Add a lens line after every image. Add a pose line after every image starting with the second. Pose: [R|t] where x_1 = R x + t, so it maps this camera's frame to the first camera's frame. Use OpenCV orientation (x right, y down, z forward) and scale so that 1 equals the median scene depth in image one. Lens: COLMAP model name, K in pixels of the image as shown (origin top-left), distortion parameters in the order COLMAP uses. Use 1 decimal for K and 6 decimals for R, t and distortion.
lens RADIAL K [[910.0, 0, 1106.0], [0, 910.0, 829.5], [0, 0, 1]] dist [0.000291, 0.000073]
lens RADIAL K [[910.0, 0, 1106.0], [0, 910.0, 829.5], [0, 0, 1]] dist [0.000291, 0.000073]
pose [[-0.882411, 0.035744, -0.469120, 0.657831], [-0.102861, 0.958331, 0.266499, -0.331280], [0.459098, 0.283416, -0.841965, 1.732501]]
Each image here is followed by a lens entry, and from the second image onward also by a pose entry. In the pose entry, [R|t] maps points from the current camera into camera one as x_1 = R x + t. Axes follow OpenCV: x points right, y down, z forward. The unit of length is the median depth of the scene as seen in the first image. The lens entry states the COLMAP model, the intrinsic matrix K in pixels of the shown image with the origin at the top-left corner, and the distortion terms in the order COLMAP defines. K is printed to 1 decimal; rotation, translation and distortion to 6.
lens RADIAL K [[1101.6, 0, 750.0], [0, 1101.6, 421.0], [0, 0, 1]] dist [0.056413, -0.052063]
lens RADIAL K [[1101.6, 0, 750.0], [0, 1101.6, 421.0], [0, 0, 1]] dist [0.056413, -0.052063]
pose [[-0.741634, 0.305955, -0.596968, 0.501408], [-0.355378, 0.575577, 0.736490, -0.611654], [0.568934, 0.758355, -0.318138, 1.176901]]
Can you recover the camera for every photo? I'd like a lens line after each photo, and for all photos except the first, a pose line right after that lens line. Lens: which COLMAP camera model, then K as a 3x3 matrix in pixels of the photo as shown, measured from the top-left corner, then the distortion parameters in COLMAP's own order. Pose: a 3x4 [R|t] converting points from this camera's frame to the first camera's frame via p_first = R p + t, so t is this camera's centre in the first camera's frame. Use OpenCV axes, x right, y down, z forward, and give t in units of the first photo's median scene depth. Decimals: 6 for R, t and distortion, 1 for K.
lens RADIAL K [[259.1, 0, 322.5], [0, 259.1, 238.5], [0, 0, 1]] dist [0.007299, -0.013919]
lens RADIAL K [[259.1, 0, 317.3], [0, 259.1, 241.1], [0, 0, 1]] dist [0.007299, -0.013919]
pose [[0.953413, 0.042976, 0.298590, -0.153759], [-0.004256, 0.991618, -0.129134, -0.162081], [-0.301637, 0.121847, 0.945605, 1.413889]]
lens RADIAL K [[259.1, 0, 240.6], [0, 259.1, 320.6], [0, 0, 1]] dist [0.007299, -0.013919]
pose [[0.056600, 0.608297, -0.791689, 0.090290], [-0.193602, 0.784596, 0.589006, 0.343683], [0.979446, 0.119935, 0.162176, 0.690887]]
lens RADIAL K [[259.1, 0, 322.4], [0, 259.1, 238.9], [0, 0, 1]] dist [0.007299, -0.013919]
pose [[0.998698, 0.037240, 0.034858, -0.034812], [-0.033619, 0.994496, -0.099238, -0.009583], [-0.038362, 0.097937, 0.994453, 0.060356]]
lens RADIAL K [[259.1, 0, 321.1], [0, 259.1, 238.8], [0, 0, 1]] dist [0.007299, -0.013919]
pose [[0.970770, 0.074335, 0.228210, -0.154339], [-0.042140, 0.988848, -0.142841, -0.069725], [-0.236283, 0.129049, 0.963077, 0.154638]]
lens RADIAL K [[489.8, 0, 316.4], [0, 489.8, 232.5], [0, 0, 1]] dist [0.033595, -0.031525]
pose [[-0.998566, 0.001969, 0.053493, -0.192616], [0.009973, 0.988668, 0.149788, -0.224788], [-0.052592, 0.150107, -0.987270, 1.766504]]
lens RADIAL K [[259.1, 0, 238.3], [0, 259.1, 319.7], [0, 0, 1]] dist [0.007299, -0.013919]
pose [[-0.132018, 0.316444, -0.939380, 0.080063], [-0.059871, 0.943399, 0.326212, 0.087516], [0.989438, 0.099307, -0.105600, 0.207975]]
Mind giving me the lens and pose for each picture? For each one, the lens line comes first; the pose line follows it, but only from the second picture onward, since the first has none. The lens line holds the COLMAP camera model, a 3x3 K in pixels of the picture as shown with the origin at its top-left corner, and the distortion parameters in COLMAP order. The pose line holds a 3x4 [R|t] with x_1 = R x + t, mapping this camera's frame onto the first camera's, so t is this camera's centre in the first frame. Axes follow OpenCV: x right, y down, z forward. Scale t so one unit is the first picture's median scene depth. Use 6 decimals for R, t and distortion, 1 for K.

------------------------------

Rewrite all of the records above as one numbered list, leaving out any blank lines.

1. Add a lens line after every image. Add a pose line after every image starting with the second. Pose: [R|t] where x_1 = R x + t, so it maps this camera's frame to the first camera's frame. Use OpenCV orientation (x right, y down, z forward) and scale so that 1 equals the median scene depth in image one. Lens: COLMAP model name, K in pixels of the image as shown (origin top-left), distortion parameters in the order COLMAP uses. Use 1 decimal for K and 6 decimals for R, t and distortion.
2. lens RADIAL K [[910.0, 0, 1106.0], [0, 910.0, 829.5], [0, 0, 1]] dist [0.000291, 0.000073]
3. lens RADIAL K [[910.0, 0, 1106.0], [0, 910.0, 829.5], [0, 0, 1]] dist [0.000291, 0.000073]
4. pose [[-0.882411, 0.035744, -0.469120, 0.657831], [-0.102861, 0.958331, 0.266499, -0.331280], [0.459098, 0.283416, -0.841965, 1.732501]]
5. Each image here is followed by a lens entry, and from the second image onward also by a pose entry. In the pose entry, [R|t] maps points from the current camera into camera one as x_1 = R x + t. Axes follow OpenCV: x points right, y down, z forward. The unit of length is the median depth of the scene as seen in the first image. The lens entry states the COLMAP model, the intrinsic matrix K in pixels of the shown image with the origin at the top-left corner, and the distortion terms in the order COLMAP defines. K is printed to 1 decimal; rotation, translation and distortion to 6.
6. lens RADIAL K [[1101.6, 0, 750.0], [0, 1101.6, 421.0], [0, 0, 1]] dist [0.056413, -0.052063]
7. lens RADIAL K [[1101.6, 0, 750.0], [0, 1101.6, 421.0], [0, 0, 1]] dist [0.056413, -0.052063]
8. pose [[-0.741634, 0.305955, -0.596968, 0.501408], [-0.355378, 0.575577, 0.736490, -0.611654], [0.568934, 0.758355, -0.318138, 1.176901]]
9. Can you recover the camera for every photo? I'd like a lens line after each photo, and for all photos except the first, a pose line right after that lens line. Lens: which COLMAP camera model, then K as a 3x3 matrix in pixels of the photo as shown, measured from the top-left corner, then the distortion parameters in COLMAP's own order. Pose: a 3x4 [R|t] converting points from this camera's frame to the first camera's frame via p_first = R p + t, so t is this camera's centre in the first camera's frame. Use OpenCV axes, x right, y down, z forward, and give t in units of the first photo's median scene depth. Decimals: 6 for R, t and distortion, 1 for K.
10. lens RADIAL K [[259.1, 0, 322.5], [0, 259.1, 238.5], [0, 0, 1]] dist [0.007299, -0.013919]
11. lens RADIAL K [[259.1, 0, 317.3], [0, 259.1, 241.1], [0, 0, 1]] dist [0.007299, -0.013919]
12. pose [[0.953413, 0.042976, 0.298590, -0.153759], [-0.004256, 0.991618, -0.129134, -0.162081], [-0.301637, 0.121847, 0.945605, 1.413889]]
13. lens RADIAL K [[259.1, 0, 240.6], [0, 259.1, 320.6], [0, 0, 1]] dist [0.007299, -0.013919]
14. pose [[0.056600, 0.608297, -0.791689, 0.090290], [-0.193602, 0.784596, 0.589006, 0.343683], [0.979446, 0.119935, 0.162176, 0.690887]]
15. lens RADIAL K [[259.1, 0, 322.4], [0, 259.1, 238.9], [0, 0, 1]] dist [0.007299, -0.013919]
16. pose [[0.998698, 0.037240, 0.034858, -0.034812], [-0.033619, 0.994496, -0.099238, -0.009583], [-0.038362, 0.097937, 0.994453, 0.060356]]
17. lens RADIAL K [[259.1, 0, 321.1], [0, 259.1, 238.8], [0, 0, 1]] dist [0.007299, -0.013919]
18. pose [[0.970770, 0.074335, 0.228210, -0.154339], [-0.042140, 0.988848, -0.142841, -0.069725], [-0.236283, 0.129049, 0.963077, 0.154638]]
19. lens RADIAL K [[489.8, 0, 316.4], [0, 489.8, 232.5], [0, 0, 1]] dist [0.033595, -0.031525]
20. pose [[-0.998566, 0.001969, 0.053493, -0.192616], [0.009973, 0.988668, 0.149788, -0.224788], [-0.052592, 0.150107, -0.987270, 1.766504]]
21. lens RADIAL K [[259.1, 0, 238.3], [0, 259.1, 319.7], [0, 0, 1]] dist [0.007299, -0.013919]
22. pose [[-0.132018, 0.316444, -0.939380, 0.080063], [-0.059871, 0.943399, 0.326212, 0.087516], [0.989438, 0.099307, -0.105600, 0.207975]]
23. Mind giving me the lens and pose for each picture? For each one, the lens line comes first; the pose line follows it, but only from the second picture onward, since the first has none. The lens line holds the COLMAP camera model, a 3x3 K in pixels of the picture as shown with the origin at its top-left corner, and the distortion parameters in COLMAP order. The pose line holds a 3x4 [R|t] with x_1 = R x + t, mapping this camera's frame onto the first camera's, so t is this camera's centre in the first frame. Axes follow OpenCV: x right, y down, z forward. Scale t so one unit is the first picture's median scene depth. Use 6 decimals for R, t and distortion, 1 for K.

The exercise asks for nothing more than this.